4. You obviously have a very successful research career. How do you feel now about the pressure to publish? Has your view changed over the years?
I’ve spent years going through the grind of writing papers, sending them in and getting them criticised by referees. It’s been a good discipline, and I still need to contribute to the department’s REF submission, but it’s a relief not to be under the pressure that young researchers are under. I still get things rejected, and roundly abuse the editors as poltroons. Although they often have a point.
5. Do you have any advice for students considering a university degree in statistics?
Do as much maths as you can. Take notice of what is going on in the outside world of statistics. Take the Bayesian ideas seriously.
6. What do you think the most important recent developments in the field have been? What do you think will be the most exciting and productive areas of research in statistics during the next few years?
In my career I have seen statistical inference extend from problems with a few parameters to Bayesian Markov chain Monte Carlo methods that could handle hundred of parameters. But now is the era of really big data, whether it’s internet, finance, genomics, imaging, astronomy, bioinformatics and so on. I am now a dinosaur, and no longer attempt to keep up. These are some of the most exciting new areas, and I wish the people who are studying them luck. But there also smaller problems that are of great interest and importance, say in forensics, adaptive clinical trials, and in handling messy routine data to help in deciding policy.
7. What do you see as the greatest challenges facing the profession of statistics in the coming years?
To establish an appropriate identity among the army of people who will be handling data – to continue to argue that formal techniques of inference are vital and that answers do not appear simply from visualisation and presentation, important though they are.
8. As one of the architects of BUGS software, do you think user-friendly statistical software such as BUGS and R may reduce the demand for the expertise of statisticians?

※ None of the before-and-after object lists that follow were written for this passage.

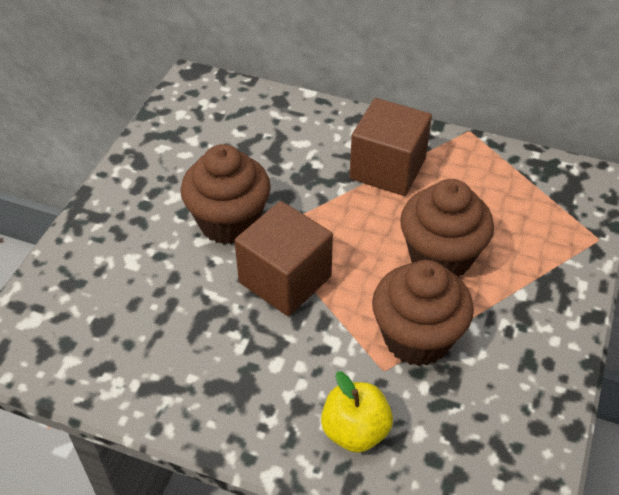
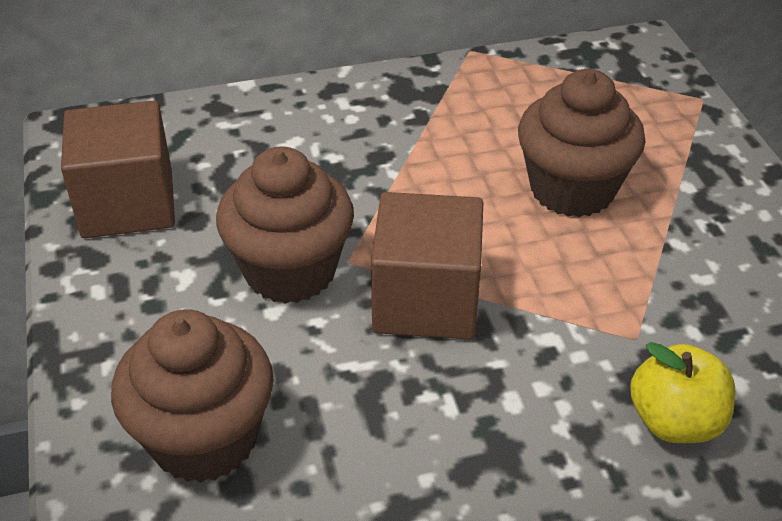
camera: 35 degrees left, 5 degrees down
brown cube [350,98,432,196] -> brown cube moved to [61,100,175,238]
brown cupcake [372,260,474,366] -> brown cupcake moved to [111,309,274,483]

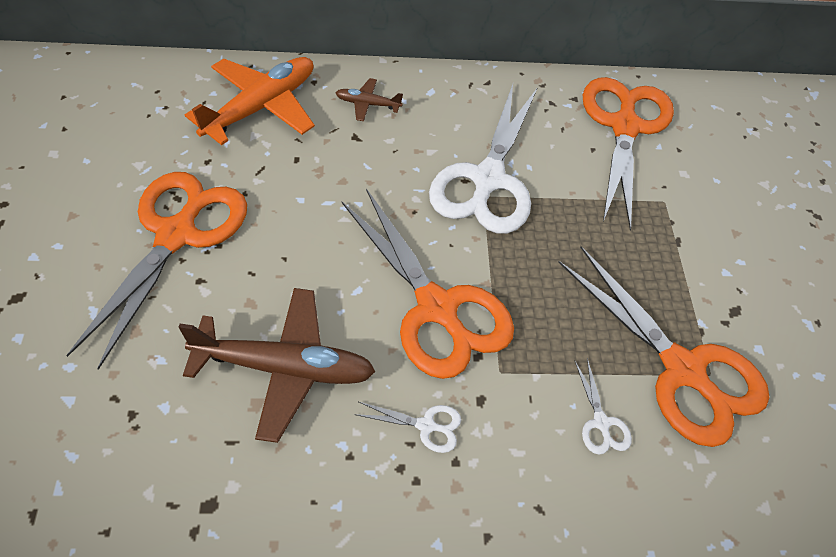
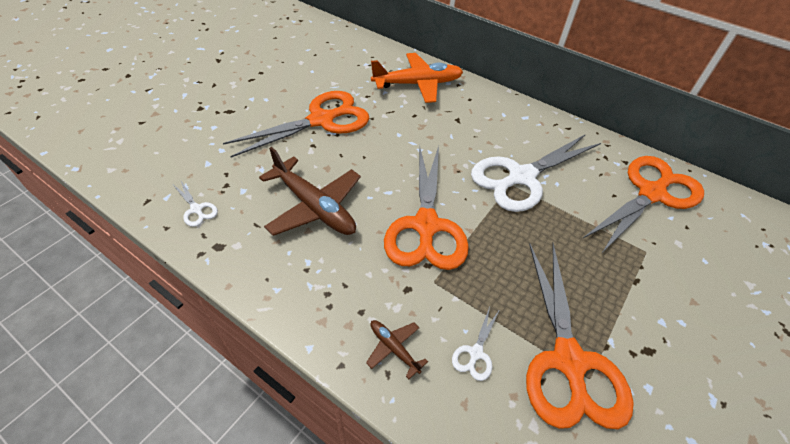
camera: 40 degrees right, 5 degrees down
brown plane [336,78,403,121] -> brown plane moved to [366,320,428,379]
white scissors [354,402,461,453] -> white scissors moved to [173,181,218,227]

It depends what a ‘statistician’ is. Presumably it is someone who defines themselves as a statistician. There will always be a demand for people who can design studies, know what inferential techniques are appropriate, and communicate the answers. Just running the software is the minor part of the job (although fun).
9. Are there people or events that have been influential in your career?
Adrian Smith introduced me to Bayesian ideas 40 years ago and his passion for the subject was immensely important. I was blessed to know the previous generation of statistical ‘giants’, such as Dennis Lindley, George Barnard, Peter Armitage, David Cox, John Nelder and so on, who were always extremely encouraging and generous. And many of my contemporaries have been a constant source of inspiration – I have been incredibly fortunate.